The reciter here stopped to drink another tumbler of wine, upon which Caper and Rocjean, having finished their pint, paid their scot and departed.

'Was that an improvisatore?' asked Caper.

'He might pass for such with a stranger of inflammable imagination, who didn't know the language,' answered Rocjean. 'He is, in fact, a reciter, and you can buy the poh, poh-em he was reciting at any of the country fairs, of the man who sells rosaries and crucifixes. It is one of the cent-songs of the Papal States, published con licenza, with license; and a more cruel, disgusting, filthy, and demoralizing tendency than it must have on the people can not well be imagined; and there are hundreds of worse.'

While Rocjean was talking they had crossed the ponte Rótto, and as he finished his sentence they stood in front of the ruined house of—Cola di Rienzil, 'Redeemer of dark centuries of shame—the hope of Italy, Rienzi, last of Romans!'

'Well,' said Rocjean, as he halted in front of the ruined house, and looked carefully at the ornamented stones still left, 'when Saint Peter's church shall be a circus, this house shall be a shrine.'

'That being the state of the case,' spoke Caper, 'let us walk up to the Trevi fountain and see the effect by moonlight of its flashing waters, and inhale the flavor of fried fish from the adjacent stands.'

They stood in front of the wild waters dashing, sparkling over the grand mass of tumbled rocks reared behind the wall of a large palace. Neptune, car, horses, tritons, all, stone as they were, seemed leaping into life in the glittering rays of the moonlight, and the rush and splash of the waters in the great basin below the street, contrasted with the silence of the city, left a deep impression of largeness and force on the minds of the two artists.

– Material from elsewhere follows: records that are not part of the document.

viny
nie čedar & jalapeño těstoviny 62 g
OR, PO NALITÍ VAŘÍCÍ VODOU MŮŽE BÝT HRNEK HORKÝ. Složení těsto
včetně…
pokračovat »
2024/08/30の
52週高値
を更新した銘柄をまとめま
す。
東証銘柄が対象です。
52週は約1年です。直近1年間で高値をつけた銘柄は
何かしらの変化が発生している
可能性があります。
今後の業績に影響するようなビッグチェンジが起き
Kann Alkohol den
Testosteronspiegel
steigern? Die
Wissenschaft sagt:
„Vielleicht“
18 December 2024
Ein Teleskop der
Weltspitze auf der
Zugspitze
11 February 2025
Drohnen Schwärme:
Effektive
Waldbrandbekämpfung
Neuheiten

'Let us go down and drink the water, for he who drinks of it shall return again to Rome!'

'With all my heart,' said Caper; 'for if the legend has one word of truth in it, Garibaldi will be back again some bello giorno——'

'Bello giorno means fine day; giorno di bello means a day for war: I drink to both!' spoke Rocjean, dipping water up in his hand.

They returned to the street, and were walking toward the Piazza di Spagna, when they overtook two well-dressed men evidently none the better for too much wine. As they passed them, one of the men said to the other:

'J-im! I don't see but what we-we-'ll have to r-r-roost out-tall night. I don't know 'ny 'talian, you don't know 'ny 'talian, we-we-'re nonpl'sh'd, I'm th-think'ng.'

'Ary borry boutére spikinglish?' said the other one to the two artists, as they were walking on.

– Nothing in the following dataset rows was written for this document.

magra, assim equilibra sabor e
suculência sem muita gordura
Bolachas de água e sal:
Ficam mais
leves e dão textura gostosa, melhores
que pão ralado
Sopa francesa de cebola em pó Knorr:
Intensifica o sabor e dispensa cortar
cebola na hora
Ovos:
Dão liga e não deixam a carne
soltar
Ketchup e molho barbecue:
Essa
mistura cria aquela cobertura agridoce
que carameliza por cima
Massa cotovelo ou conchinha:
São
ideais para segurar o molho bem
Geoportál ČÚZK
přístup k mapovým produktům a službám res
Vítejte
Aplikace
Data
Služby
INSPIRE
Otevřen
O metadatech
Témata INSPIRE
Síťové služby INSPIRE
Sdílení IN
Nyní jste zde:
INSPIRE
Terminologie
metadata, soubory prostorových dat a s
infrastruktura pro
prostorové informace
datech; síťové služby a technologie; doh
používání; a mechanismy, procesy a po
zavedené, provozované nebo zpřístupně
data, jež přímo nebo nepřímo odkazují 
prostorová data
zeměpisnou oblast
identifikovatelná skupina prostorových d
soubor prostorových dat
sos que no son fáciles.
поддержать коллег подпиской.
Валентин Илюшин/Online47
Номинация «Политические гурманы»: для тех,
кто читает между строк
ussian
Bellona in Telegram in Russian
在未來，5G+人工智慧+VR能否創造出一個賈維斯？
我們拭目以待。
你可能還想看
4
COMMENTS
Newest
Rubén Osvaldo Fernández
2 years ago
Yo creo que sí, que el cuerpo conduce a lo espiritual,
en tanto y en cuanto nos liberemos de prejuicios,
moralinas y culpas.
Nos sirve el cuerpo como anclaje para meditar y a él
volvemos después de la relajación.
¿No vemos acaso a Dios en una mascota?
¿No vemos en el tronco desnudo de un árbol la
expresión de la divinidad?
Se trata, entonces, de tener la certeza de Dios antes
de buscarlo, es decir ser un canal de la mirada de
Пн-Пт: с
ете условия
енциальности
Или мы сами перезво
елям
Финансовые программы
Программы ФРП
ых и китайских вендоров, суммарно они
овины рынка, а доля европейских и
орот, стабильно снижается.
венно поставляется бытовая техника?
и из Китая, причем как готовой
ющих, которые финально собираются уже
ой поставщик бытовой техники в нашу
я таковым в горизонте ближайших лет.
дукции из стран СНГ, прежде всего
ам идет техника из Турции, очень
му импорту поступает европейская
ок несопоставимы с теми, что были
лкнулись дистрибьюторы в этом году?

'Yes,' said Caper, 'four of 'em. If you've lost your way we'll set you right. Where's your hotel?'

''Tel? Why, 'Tel Europe p'aza Spanya. Are you English?'

'No, sir! I'm an American born, bred and—buttered,' said Caper.

'B-bullyf'ryou! We'resame spishies—allrite—d-driv'on!'

'Look here,' said the one of the two men who was least tipsy, 'if this tother g-gen'leman and I could stick our heads into c-cold water we'd come out tall right.'

'It's only a block or two back to the Trevi fountain,' answered Caper, 'and if your friend will go with you, you'll find water enough there.'

They went back to the fountain, and descending the steps with some difficulty, the two men soon had their heads pretty well cooled off, and came up with cleared intellects and improved pronunciation. In the course of conversation it appeared that the two travelers, for such they were, after rather too much wine at dinner in their hotel, had been invited to the German Club, where Rhine wine, etc., had finished them off: attempting to return to their hotel alone, they had lost their way. As the four walked along, it came out that one of them owned a painting by Rocjean, and when he discovered that one of his guides was no other than that Americanized Frenchman, the whole party at once fraternized, and disregarding any more moonlight effects, walked at once to Caper's rooms, where over cigars and a bottle of Copalti's wine they signed, sealed, and delivered a compact to have a good time generally for the week the two travelers intended devoting to Rome. The moral of which is … that you make more friends than meet enemies—walking round Rome by night.